The speed, quality, and overall panache of a computer is terribly important to me, given the amount of time I spend communing with the beast, so I generally head straight for the top of the line. For some years now I’ve had a bifurcated computational life via a mainstay desktop computer and a travel-anywhere laptop. The desktop is Herbie, a proud Mac Pro of the giant cheese-grater aluminum box variety, a fine big beast with four capacious hard drives and a spiffy video card. The laptop is a MacBook Pro that I have dubbed HankDeux, inasmuch as it is the successor to Hank, my original MacBook Pro.

It works after a fashion but the reduplication between machines is usually confusing. I’m never 100% certain just what materials are on what computer, although I’m sure that all of the big projects—my program and liner notes, lectures for the SFS Symphony and other institutions, classes for the Fromm Institute and UC Berkeley—are on Herbie. I’m also sure that most of my critical SF Conservatory materials—my long series of folders for each year and semester for the last several decades, all my materials that I generate while at school—are on HankDeux.

Today’s top-ranked MacBook Pro models actually perform better than Herbie. They have more memory, faster hard drives, and just as good if not better of video. They don’t have the inner space for all those hard drives, but that’s about the only objection.

My split computational personality trembles on the brink of becoming whole.
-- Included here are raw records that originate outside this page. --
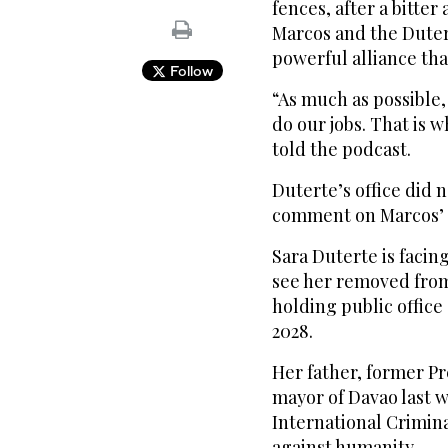
fences, after a bitte
Marcos and the Duter
powerful alliance that
Follow
“As much as possible, 
do our jobs. That is w
told the podcast.
Duterte’s office did 
comment on Marcos’ 
Sara Duterte is facin
see her removed from
holding public office
2028.
Her father, former P
mayor of Davao last w
International Crimin
against humanity.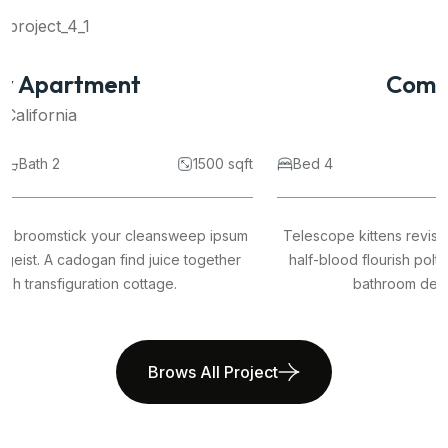
Commercial Space
California
Bed 4
Bath 2
1500 sqft
Telescope kittens revision broomstick your cleansweep ipsum
half-blood flourish poltergeist. A cadogan find juice together
bathroom dervish transfiguration cottage.
Brows All Project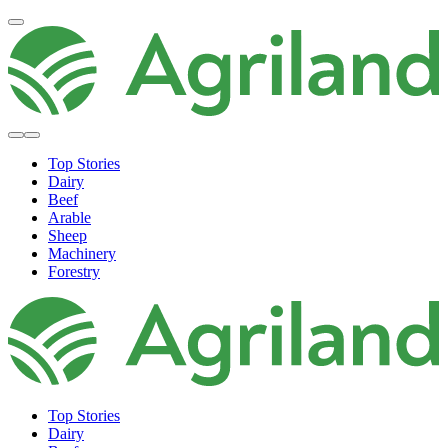
Top Stories
Dairy
Beef
Arable
Sheep
Machinery
Forestry
Top Stories
Dairy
I’ve decided to centralize and get it all to one main computer, while leaving my gargantuan audio library on Herbie with his dual four-terabyte drives, one for the library and the other for the instant backup. Herbie, who is still running quite well, can be allowed his dignified golden years as the server for that library, not a particularly challenging job for a fine Mac Pro, but a good use for him at this time of life.

For the rest, I updated to a very spiffy MacBook Pro; quad-core 2.8 gHz processor, 16 GB of memory, and a zanily fast one-terabyte flash drive. It’s a simple matter to connect it to my big 30” monitor, and given that Apple laptops run beautifully when closed, for all practical intents and purposes the new laptop, now dubbed HankTrois, can serve as my one primary home computer with an external keyboard and mouse, while remaining detachable for tucking into my backpack for using at school or onstage when lecturing. And everything will be in the one place and not scattered all over hither and yon. I’ll need to be extra vigilant about backups, but I’ve always been good about such things. I keep an in-house backup via a TimeCapsule and an off-site backup via CrashPlan, so once I’m sure I have everything transferred over for good, I’ll begin having HankTrois take care of those backups, while Herbie continues to watch over the music library.

I refuse to be in a hurry about this. I’m making the shift slowly, gradually. Bit by bit I’m copying over documents, setting up applications, taking care of stuff like mail and my iPhoto library. Music applications are always a major pain in the keester to deal with; usually the older copy must be de-authorized in order to use another, and there are issues such as iLoks and all that to deal with. But I’m in shape for it all. As long as I dawdle through it and make sure everything is hunky-dory, I have no reason to worry about anything being left behind. Nor do I intend to let go of Herbie or HankDeux any time soon. Anything missing is sure to be found on one or the other them, after all.